The drugs you will be using cover a range of modes of action, although each of them is effective in slowing cell proliferation :
- Taxol – derived from an extract of the Yew tree (Taxus brevifola), Taxol has been used as a chemotherapeutic agent for nearly 40 years. Taxol stabilizes the microtubules which form the mitotic spindle. The process of spindle formation is normally a dynamic process, involving the assembly of breakdown of the microtubules. In the presence of Taxol, this process is interrupted and the chromosomes cannot arrange appropriately on the spindle. Cells treated with Taxol tend to arrest at the M Phase checkpoint and often undergo apoptosis before cell division is complete.

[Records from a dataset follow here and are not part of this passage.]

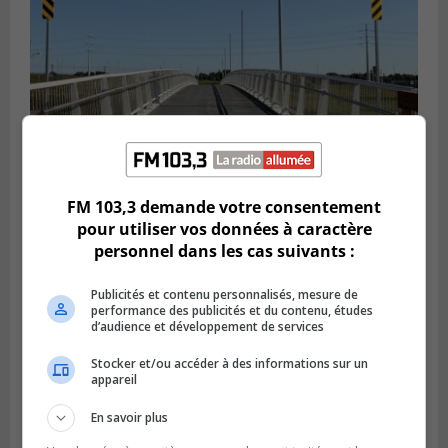
FM 103,3 demande votre consentement
pour utiliser vos données à caractère
personnel dans les cas suivants :
BROSSARD
Publié le 6 août 2026 à 16h00
La piste cyclable de Brossard au pont S.-De
Publicités et contenu personnalisés, mesure de
Champlain est ouverte
performance des publicités et du contenu, études
d’audience et développement de services
Stocker et/ou accéder à des informations sur un
appareil
En savoir plus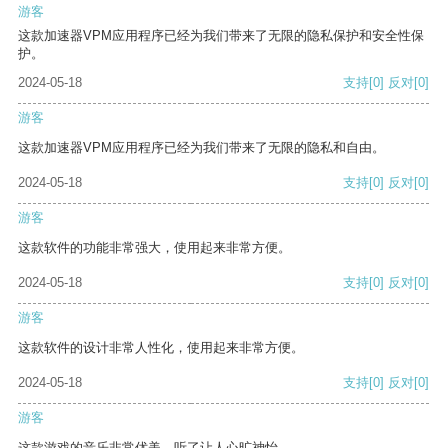
游客
这款加速器VPM应用程序已经为我们带来了无限的隐私保护和安全性保
护。
2024-05-18
支持
[0]
反对
[0]
游客
这款加速器VPM应用程序已经为我们带来了无限的隐私和自由。
2024-05-18
支持
[0]
反对
[0]
游客
这款软件的功能非常强大，使用起来非常方便。
2024-05-18
支持
[0]
反对
[0]
游客
这款软件的设计非常人性化，使用起来非常方便。
2024-05-18
支持
[0]
反对
[0]
游客
这款游戏的音乐非常优美，听了让人心旷神怡。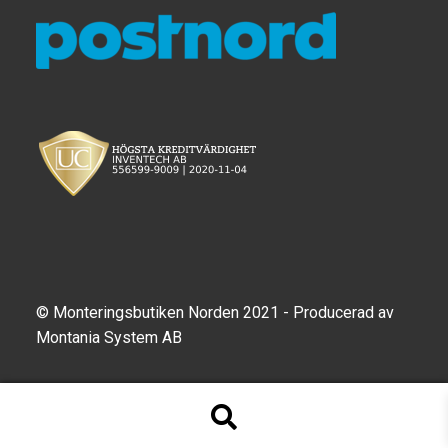
© Monteringsbutiken Norden 2021 - Producerad av
Montania System AB
Produktsökning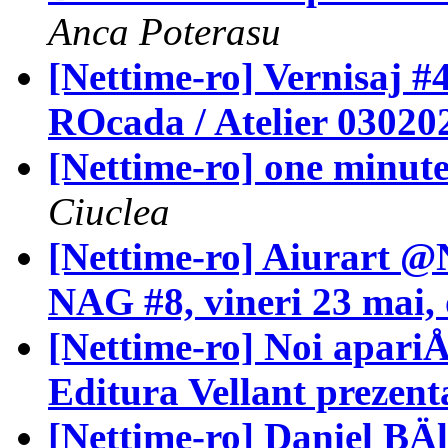
Anca Poterasu
[Nettime-ro] Vernisaj 
ROcada / Atelier 03020
[Nettime-ro] one minute
Ciuclea
[Nettime-ro] Aiurart @
NAG #8, vineri 23 mai, 
[Nettime-ro] Noi apariÅ
Editura Vellant prezenta
[Nettime-ro] Daniel BÄ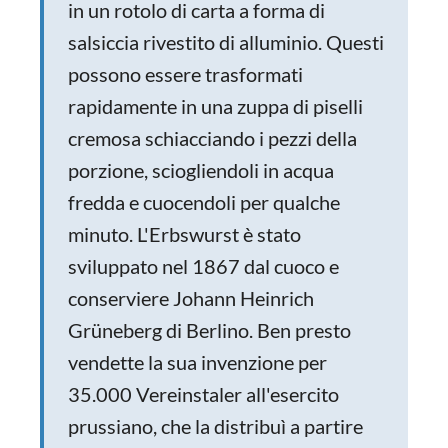
in un rotolo di carta a forma di
salsiccia rivestito di alluminio. Questi
possono essere trasformati
rapidamente in una zuppa di piselli
cremosa schiacciando i pezzi della
porzione, sciogliendoli in acqua
fredda e cuocendoli per qualche
minuto. L'Erbswurst è stato
sviluppato nel 1867 dal cuoco e
conserviere Johann Heinrich
Grüneberg di Berlino. Ben presto
vendette la sua invenzione per
35.000 Vereinstaler all'esercito
prussiano, che la distribuì a partire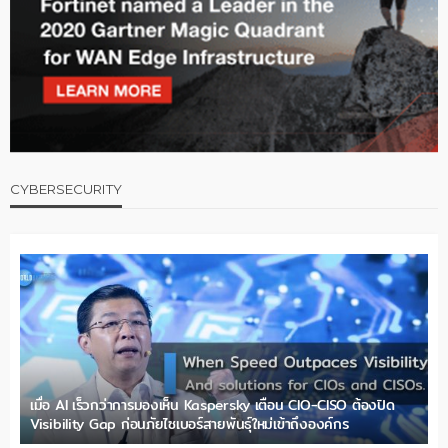
CYBERSECURITY
เมื่อ AI เร็วกว่าการมองเห็น Kaspersky เตือน CIO-CISO ต้องปิด
Visibility Gap ก่อนภัยไซเบอร์สายพันธุ์ใหม่เข้าถึงองค์กร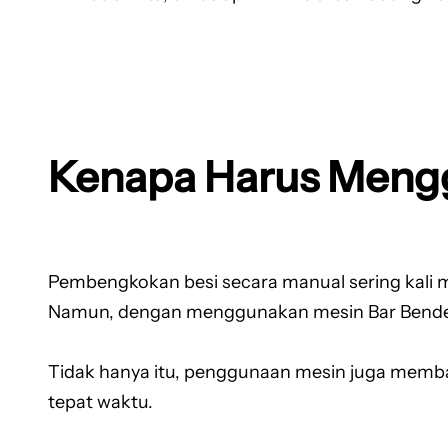
Kenapa Harus Meng
Pembengkokan besi secara manual sering kali 
Namun, dengan menggunakan mesin Bar Bender p
Tidak hanya itu, penggunaan mesin juga memba
tepat waktu.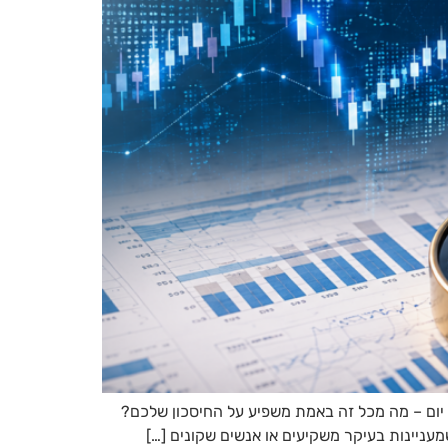
חמות, ריבית, דולר, S&P 500 והכותרות שמציפות אותנו מדי יום – מה מכל זה באמת משפיע על החיסכון שלכם?
מעניינות בעיקר משקיעים או אנשים שקונים […]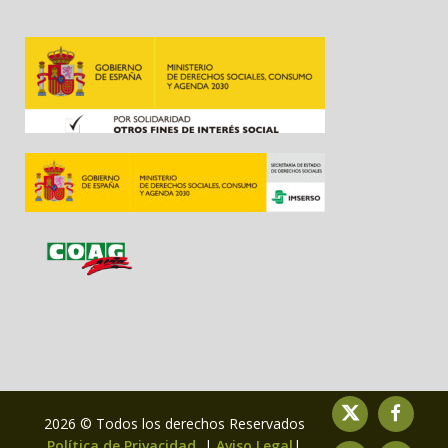
2026 © Todos los derechos Reservados
Política de Privacidad
|
Aviso Legal
|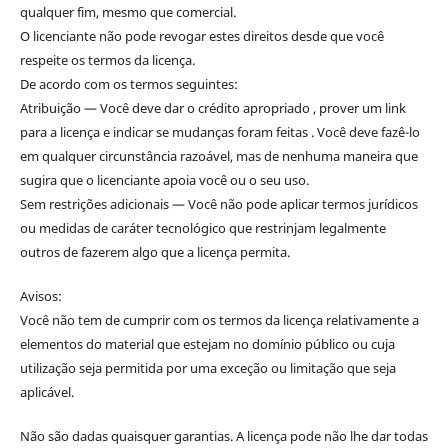
qualquer fim, mesmo que comercial.
O licenciante não pode revogar estes direitos desde que você
respeite os termos da licença.
De acordo com os termos seguintes:
Atribuição — Você deve dar o crédito apropriado , prover um link
para a licença e indicar se mudanças foram feitas . Você deve fazê-lo
em qualquer circunstância razoável, mas de nenhuma maneira que
sugira que o licenciante apoia você ou o seu uso.
Sem restrições adicionais — Você não pode aplicar termos jurídicos
ou medidas de caráter tecnológico que restrinjam legalmente
outros de fazerem algo que a licença permita.
Avisos:
Você não tem de cumprir com os termos da licença relativamente a
elementos do material que estejam no domínio público ou cuja
utilização seja permitida por uma exceção ou limitação que seja
aplicável.
Não são dadas quaisquer garantias. A licença pode não lhe dar todas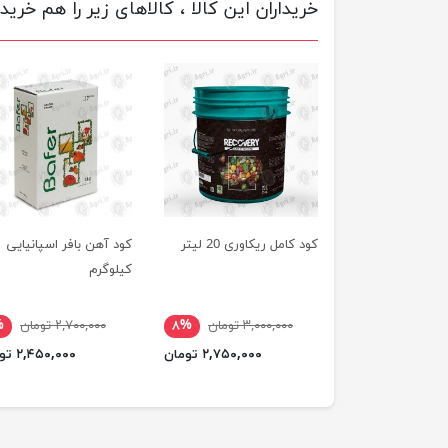
خریداران این کالا ، کالاهای زیر را هم خریده
کود کامل ریکاوری 20 لیتر
کود آهن
کیلوگرم
۳,۰۰۰,۰۰۰ تومان
۸%
۲,۷۰۰,۰۰۰ تومان
%
۲,۷۵۰,۰۰۰ تومان
۲,۴۵۰,۰۰۰ تومان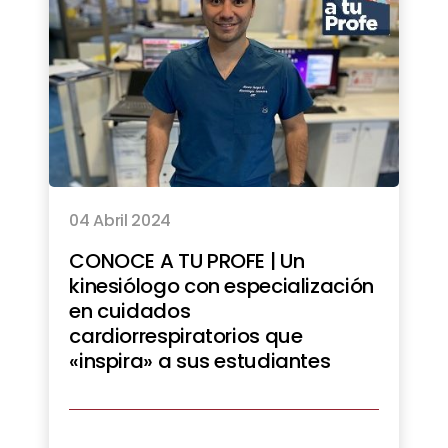
04 Abril 2024
CONOCE A TU PROFE | Un
kinesiólogo con especialización
en cuidados
cardiorrespiratorios que
«inspira» a sus estudiantes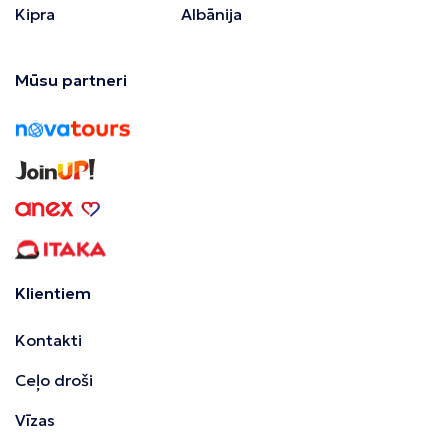
Kipra
Albānija
Mūsu partneri
Klientiem
Kontakti
Ceļo droši
Vīzas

- PLK1 Inhibitor – PLK1 (polo-like kinase 1) is an enzyme involved in the formation and maintenance of the mitotic spindle. Overexpression of the gene for PLK1 has been seen in cancerous cells, suggesting that it has a role in tumorigenesis. Conversely, removal of PLK1 from systems encourages cells to arrest in mitosis and enter apoptosis. This drug inhibits the action of PLK1, resulting in increased cell death.
- SBHA (Suberoyl bishydroxamic acid) – is a histone deacetylase inhibitor. These drugs work by promoting the expression of genes which inhibit the processes which lead to a loss of cell cycle regulation. Cells treated with histone deacetylase inhibitors undergo an aberrant mitosis and cytokinesis then tend to undergo apoptosis.
- ICRF-193 - This drug inhibits the action of topoisomerase II, an enzyme involved in the repair and maintenance of the DNA strand. As errors are found in the DNA, damaged parts are cut out of the DNA strand and the two ends of the strands joined back together – both of these functions are carried out by topoisomerase enzymes. ICRF-193 prevents topoisomerase II from re-joining the DNA strands, resulting in fragmentation of the DNA. This causes the cells to arrest at the G2/M checkpoint and then enter mitosis where they may fail to divide their replicated genomes.
In addition to the four known drugs, you will also investigate the action of a new drug which has a similar mode of action to the others. By observing how this drug affects the cells, you should be able to classify it as being related to one of these drugs.